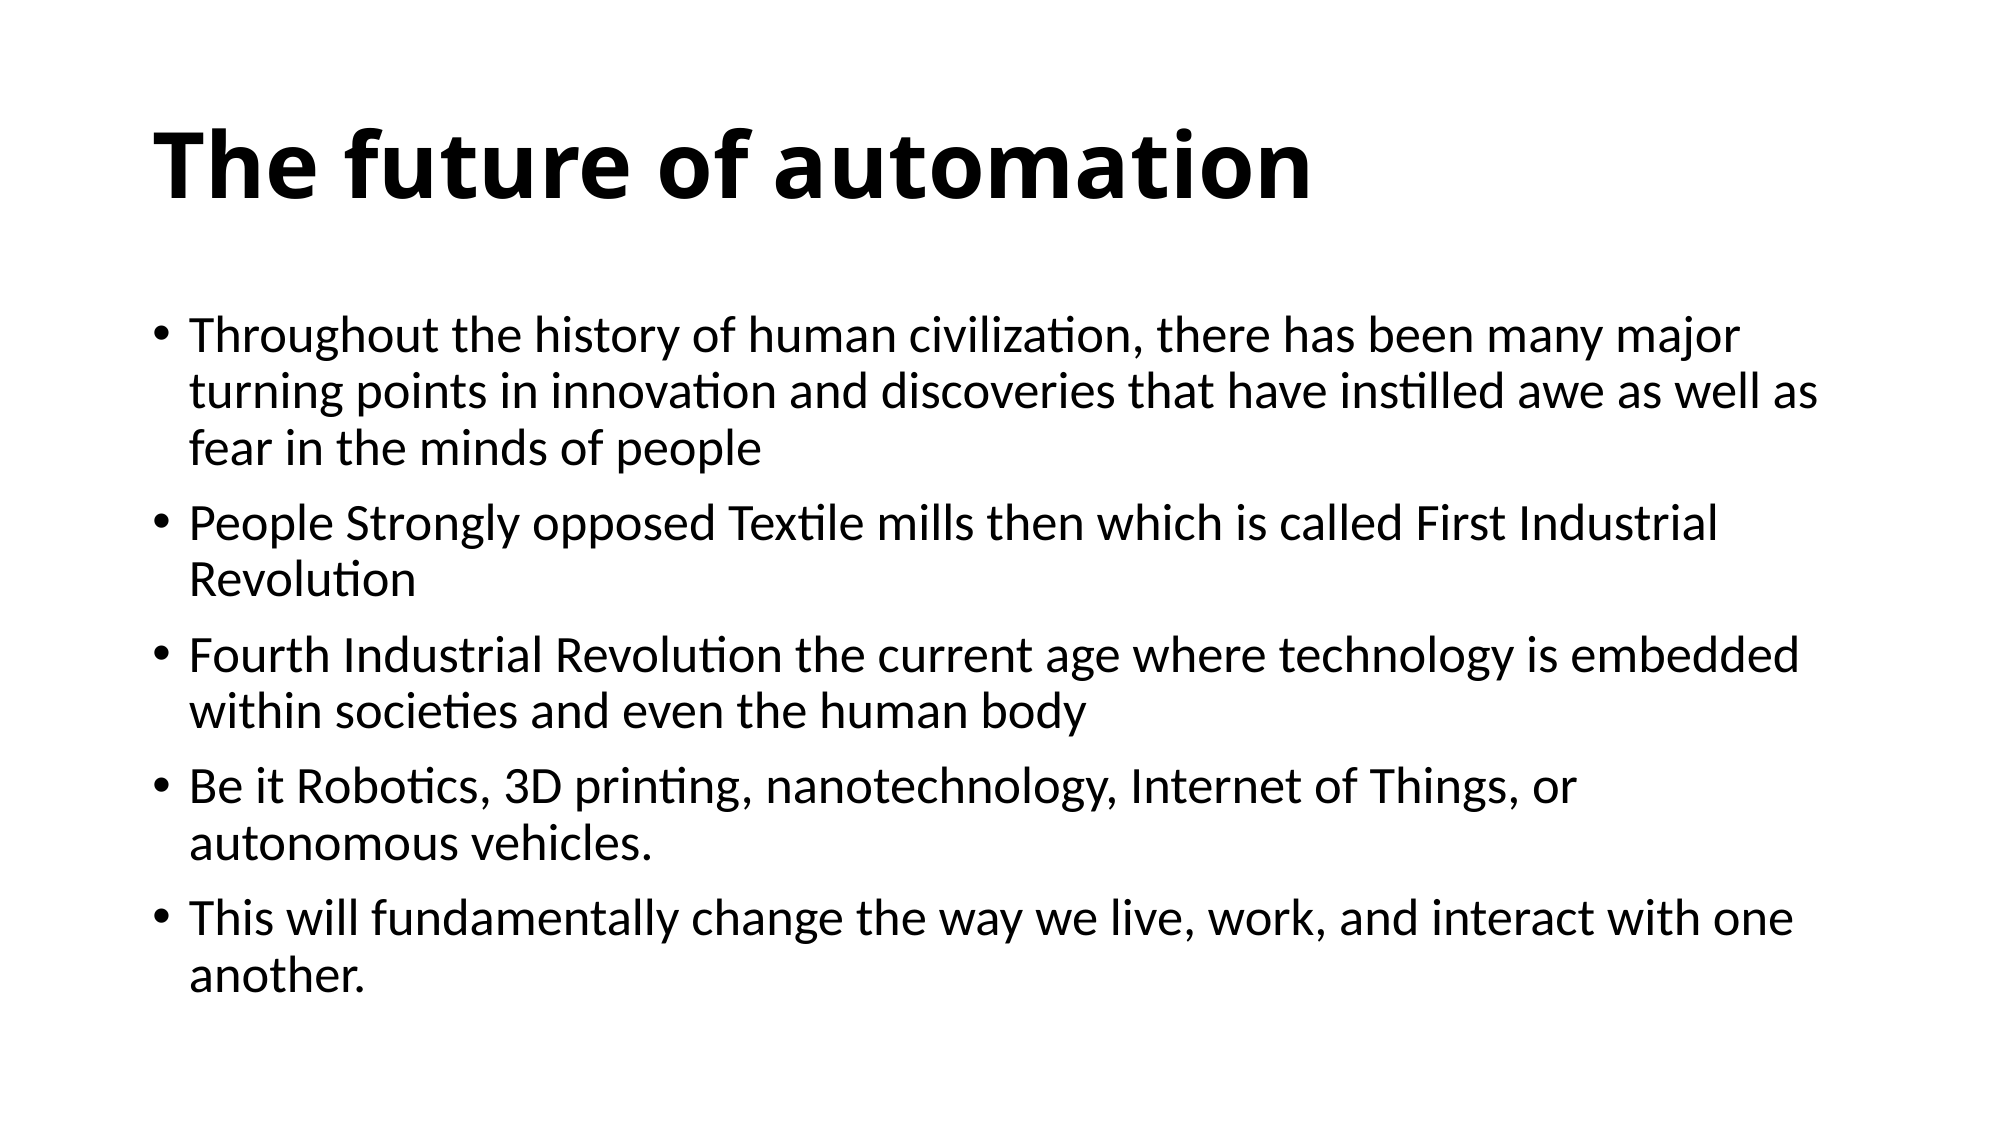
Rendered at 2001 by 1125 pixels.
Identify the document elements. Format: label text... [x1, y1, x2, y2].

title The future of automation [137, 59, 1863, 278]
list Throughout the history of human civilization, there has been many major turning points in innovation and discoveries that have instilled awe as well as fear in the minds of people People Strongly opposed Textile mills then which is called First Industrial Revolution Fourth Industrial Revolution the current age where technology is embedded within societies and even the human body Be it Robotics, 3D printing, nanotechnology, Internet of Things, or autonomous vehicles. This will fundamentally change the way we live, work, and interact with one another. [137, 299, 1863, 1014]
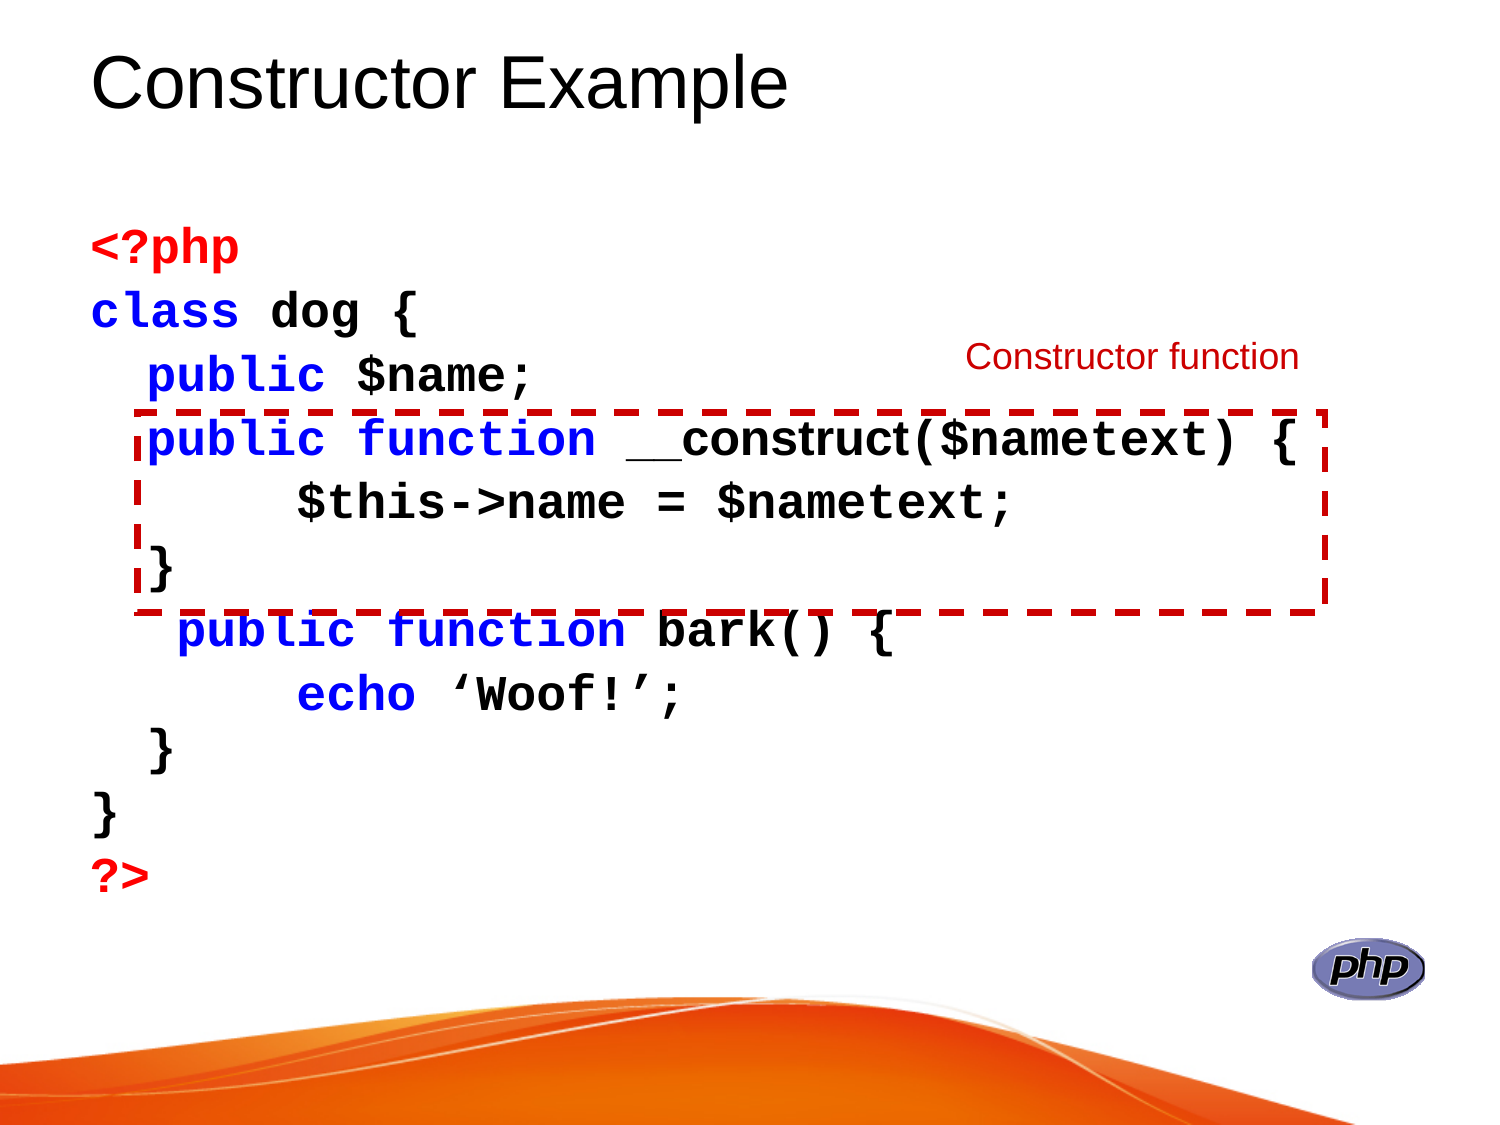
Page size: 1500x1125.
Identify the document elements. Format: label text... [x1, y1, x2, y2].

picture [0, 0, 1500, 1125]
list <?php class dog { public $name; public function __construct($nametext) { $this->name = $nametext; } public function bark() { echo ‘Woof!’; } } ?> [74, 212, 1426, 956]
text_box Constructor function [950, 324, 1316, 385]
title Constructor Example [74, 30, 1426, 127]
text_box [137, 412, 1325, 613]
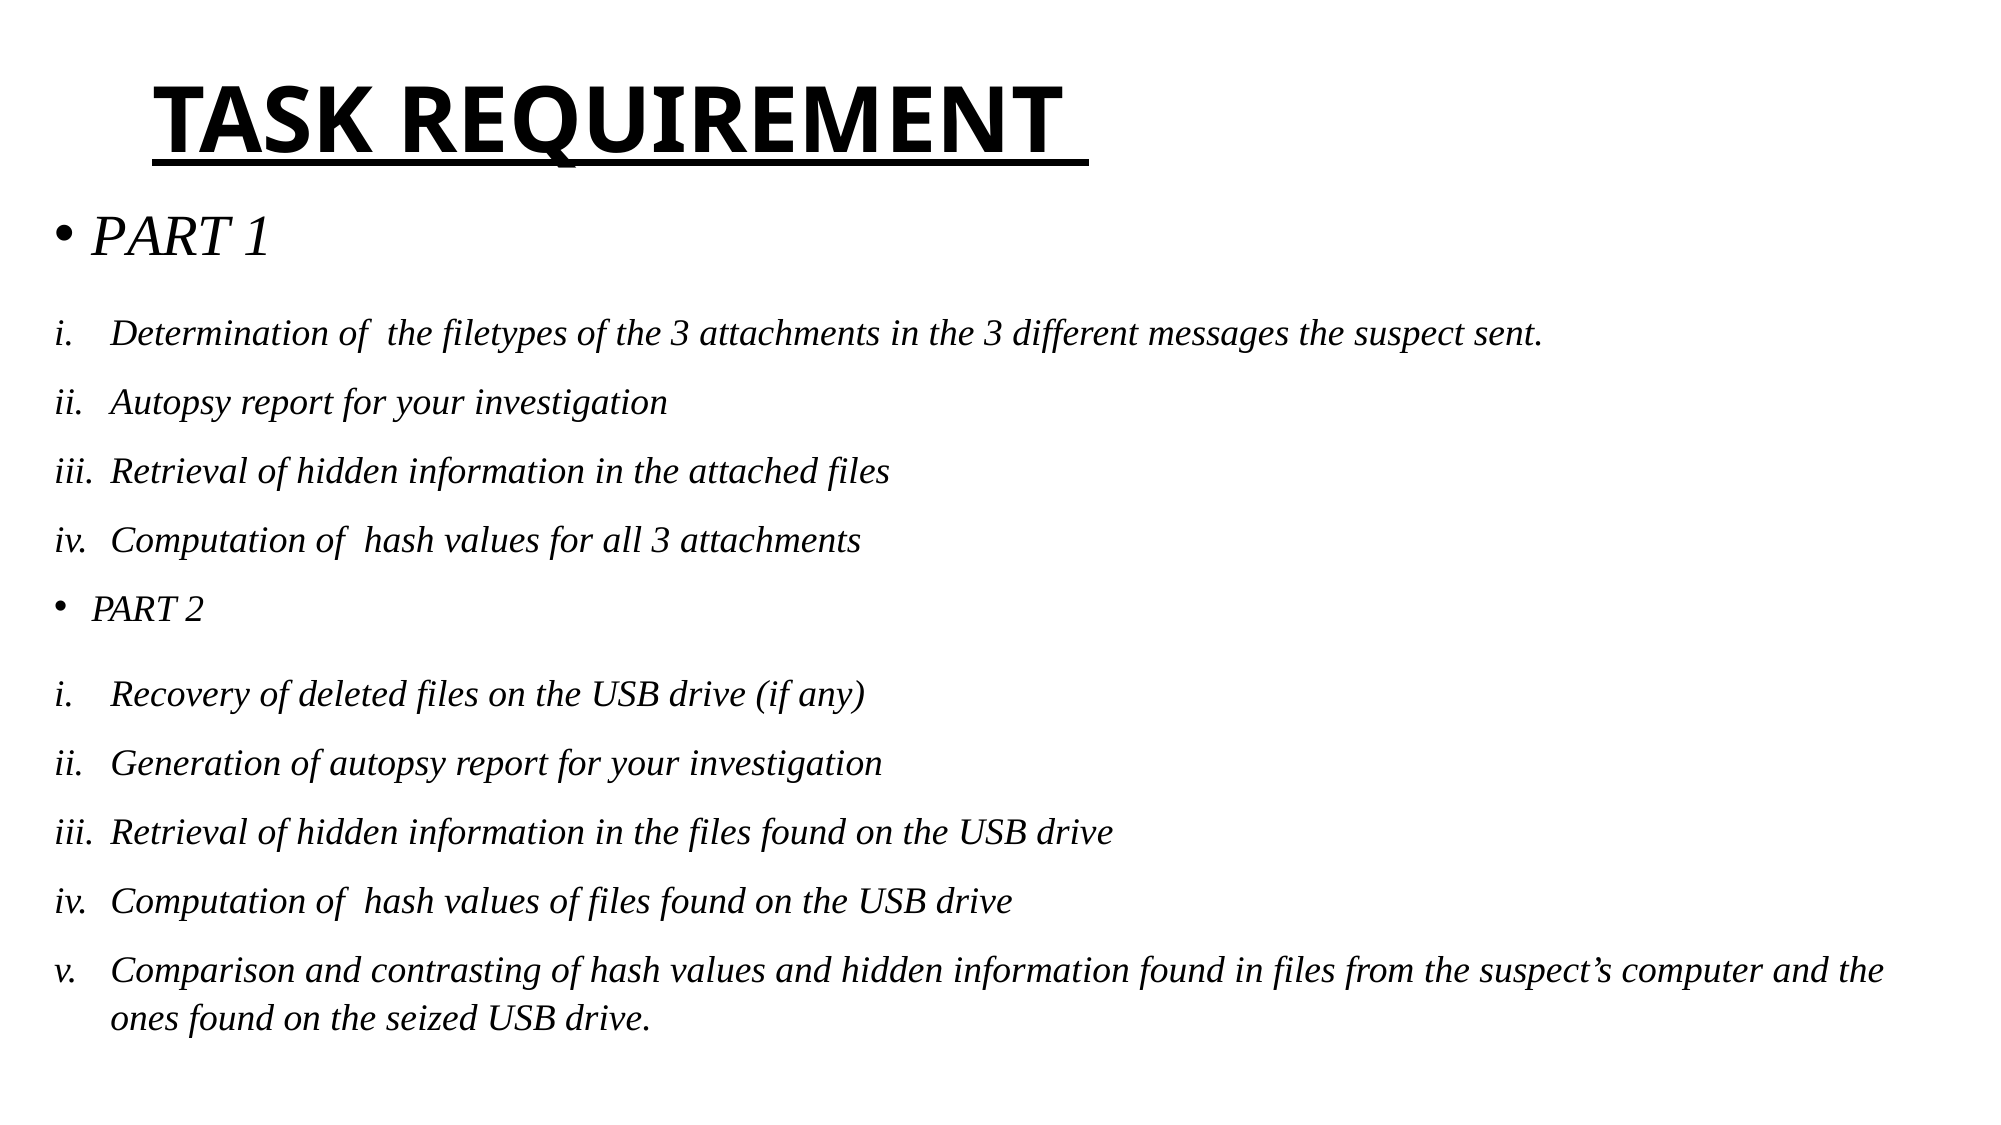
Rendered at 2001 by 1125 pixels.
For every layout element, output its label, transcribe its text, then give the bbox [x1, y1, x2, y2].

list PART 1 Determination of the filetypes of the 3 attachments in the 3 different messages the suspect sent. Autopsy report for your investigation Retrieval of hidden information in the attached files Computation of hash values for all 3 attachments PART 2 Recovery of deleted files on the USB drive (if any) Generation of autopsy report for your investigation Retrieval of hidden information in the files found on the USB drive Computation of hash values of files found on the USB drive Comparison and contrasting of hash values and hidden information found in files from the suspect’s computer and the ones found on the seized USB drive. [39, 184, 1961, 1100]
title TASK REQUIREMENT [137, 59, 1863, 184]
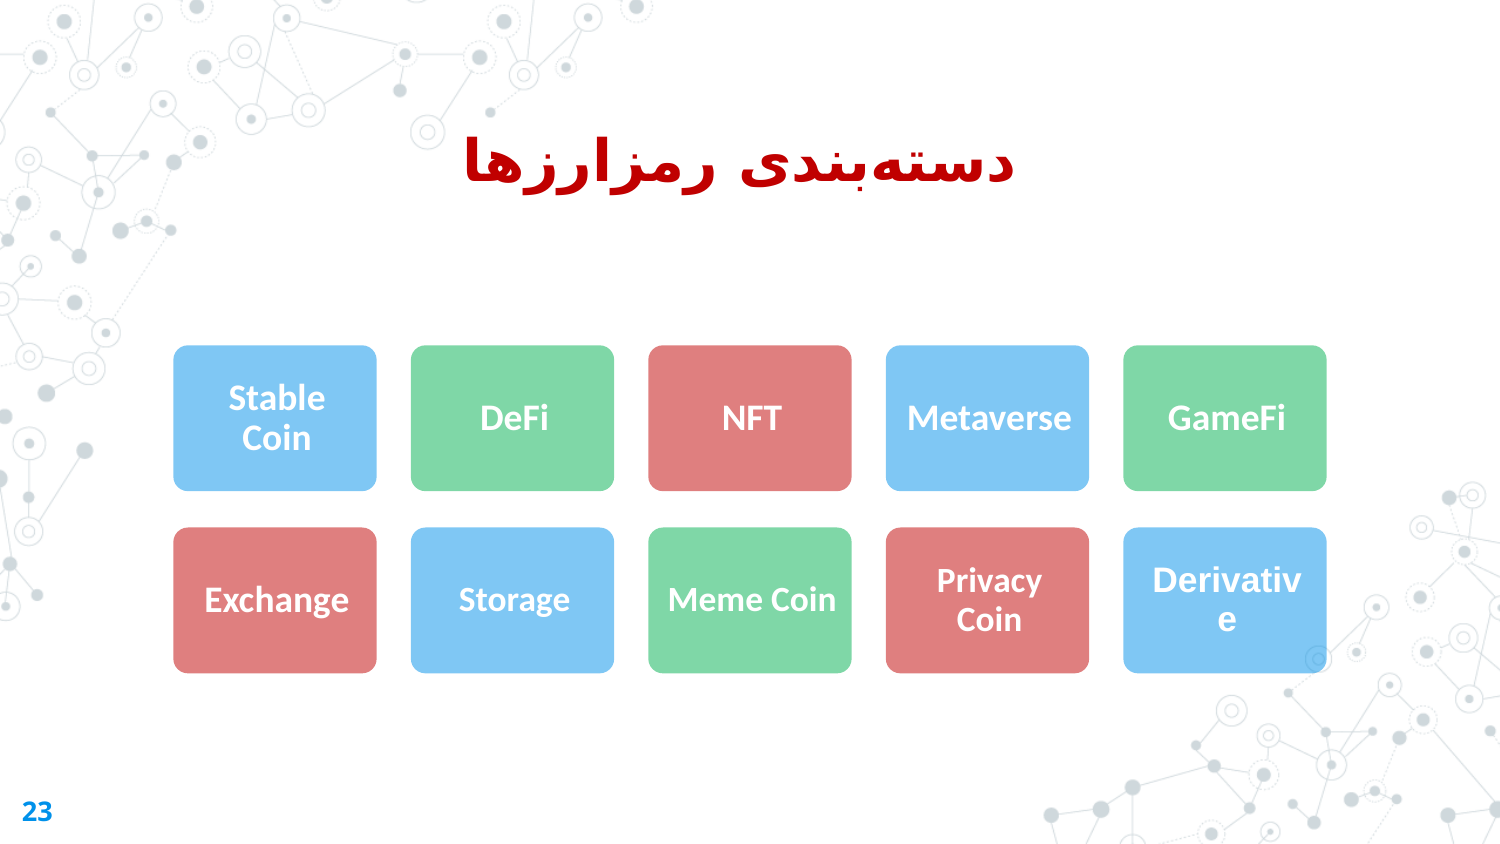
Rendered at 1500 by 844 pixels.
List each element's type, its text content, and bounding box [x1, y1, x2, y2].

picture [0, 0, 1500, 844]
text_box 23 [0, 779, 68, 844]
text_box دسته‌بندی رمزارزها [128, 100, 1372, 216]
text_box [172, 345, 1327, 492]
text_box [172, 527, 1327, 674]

■ ■ ■ ■ ■ ■ ■

Job item -
Return all of the material above unchanged, minus its pictures.

Answer to the exercise -
Rendered at 2001 by 1125 pixels.
Identify the document elements. Format: label text... [x1, y1, x2, y2].

title The future of automation [137, 59, 1863, 278]
list Throughout the history of human civilization, there has been many major turning points in innovation and discoveries that have instilled awe as well as fear in the minds of people People Strongly opposed Textile mills then which is called First Industrial Revolution Fourth Industrial Revolution the current age where technology is embedded within societies and even the human body Be it Robotics, 3D printing, nanotechnology, Internet of Things, or autonomous vehicles. This will fundamentally change the way we live, work, and interact with one another. [137, 299, 1863, 1014]
Page size: 1500x1125.
Identify the document elements. Format: label text... [x1, y1, x2, y2].

picture [0, 0, 1500, 1125]
list <?php class dog { public $name; public function __construct($nametext) { $this->name = $nametext; } public function bark() { echo ‘Woof!’; } } ?> [74, 212, 1426, 956]
text_box Constructor function [950, 324, 1316, 385]
title Constructor Example [74, 30, 1426, 127]
text_box [137, 412, 1325, 613]
Rendered at 2001 by 1125 pixels.
For every layout element, output its label, transcribe its text, then give the bbox [x1, y1, x2, y2].

list PART 1 Determination of the filetypes of the 3 attachments in the 3 different messages the suspect sent. Autopsy report for your investigation Retrieval of hidden information in the attached files Computation of hash values for all 3 attachments PART 2 Recovery of deleted files on the USB drive (if any) Generation of autopsy report for your investigation Retrieval of hidden information in the files found on the USB drive Computation of hash values of files found on the USB drive Comparison and contrasting of hash values and hidden information found in files from the suspect’s computer and the ones found on the seized USB drive. [39, 184, 1961, 1100]
title TASK REQUIREMENT [137, 59, 1863, 184]
Rendered at 1500 by 844 pixels.
List each element's type, its text content, and bounding box [x1, y1, x2, y2].

picture [0, 0, 1500, 844]
text_box 23 [0, 779, 68, 844]
text_box دسته‌بندی رمزارزها [128, 100, 1372, 216]
text_box [172, 345, 1327, 492]
text_box [172, 527, 1327, 674]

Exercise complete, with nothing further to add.